Le casting ajoute beaucoup à la facilité de « Reboot », et en tant que fan de toutes les pistes, j’ai trouvé que c’était très regardable, sinon un peu excitant de voir ces acteurs jouer avec des rôles qui leur permettaient de riffer sur l’industrie. Greer s’amuse beaucoup avec la façon dont elle doit se présenter comme extra sociale et heureuse chaque fois que les caméras tournent, malgré la navigation dans une liste de frustrations de ses co-stars (son ancienne flamme, Reed en particulier), les satisfactions personnelles, et même le sexisme envers les femmes de son âge dans le métier.

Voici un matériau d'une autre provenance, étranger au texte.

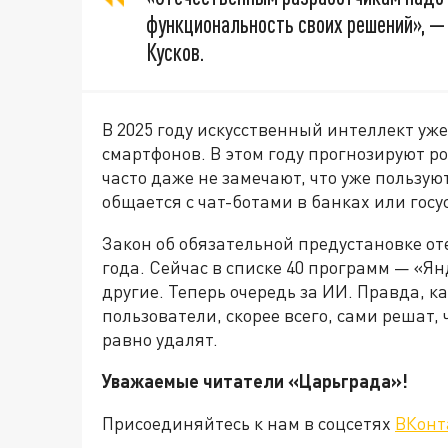
функциональность своих решений», —
Кусков.
В 2025 году искусственный интеллект уж
смартфонов. В этом году прогнозируют р
часто даже не замечают, что уже пользуют
общается с чат-ботами в банках или госу
Закон об обязательной предустановке от
года. Сейчас в списке 40 программ — «Ян
другие. Теперь очередь за ИИ. Правда, к
пользователи, скорее всего, сами решат, 
равно удалят.
Уважаемые читатели «Царьграда»!
Присоединяйтесь к нам в соцсетях
ВКонт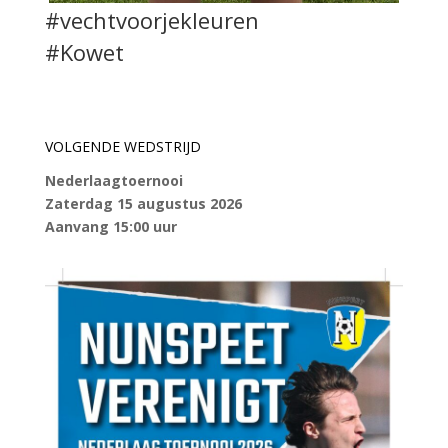
#vechtvoorjekleuren
#Kowet
VOLGENDE WEDSTRIJD
Nederlaagtoernooi
Zaterdag 15 augustus 2026
Aanvang 15:00 uur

Jouant le rôle principal de la fausse émission, Key cloue la hauteur sincère d’un acteur (« Elle ne pouvait même pas intérioriser ses intentions premières! ») Qui a une formation classique et a besoin de ce rôle pour ne pas le faire passer pour une blague. C’est une bonne surprise de voir Knoxville dans un tel rôle, mais il gère bien les couches surprenantes de Clay, à commencer par le fait qu’il n’est pas seulement le mauvais garçon dangereux qu’il était et joue dans la série, mais qu’il doit continuer. agir pour son image. (Il a un bon chemin avec une ligne sérieuse qui est également un peu drôle et triste : « J’ai besoin d’aller quelque part pendant la journée ou une mauvaise merde me trouve. ») Et Worthy est un produit toujours amusant de l’industrie du jeu d’enfant, ne recevant jamais ce qui se passe vraiment (parce que : jeune) mais avoir beaucoup de blockbusters précédents oubliables à nommer, alors que tout le monde sur le plateau le confond avec un PA.

Le nouveau « Step Right Up » reçoit un nouveau personnage avec Timberly (Alyah Chanelle Scott), un ajout avisé au faux casting étant donné qu’elle ressemble à une mauvaise actrice, mais est également beaucoup plus intelligente qu’elle ne le présente – elle était sur un série télé-réalité appelée « F * ckboy Mountain » après tout. Timberly a son propre sens du jeu amusant dans cette entreprise de professionnels à long terme, sans jouer uniquement sur sa nature juvénile. Tout cela est rendu possible par une telle performance intelligente de Scott. Mais l’espace bondé de « Reboot » ne lui laisse pas assez de place, et son intrigue se sent négligée dans les derniers épisodes. Cela ne semble pas être une méta-note que « Reboot » sous-estime également Scott (elle n’est même pas sur l’affiche officielle).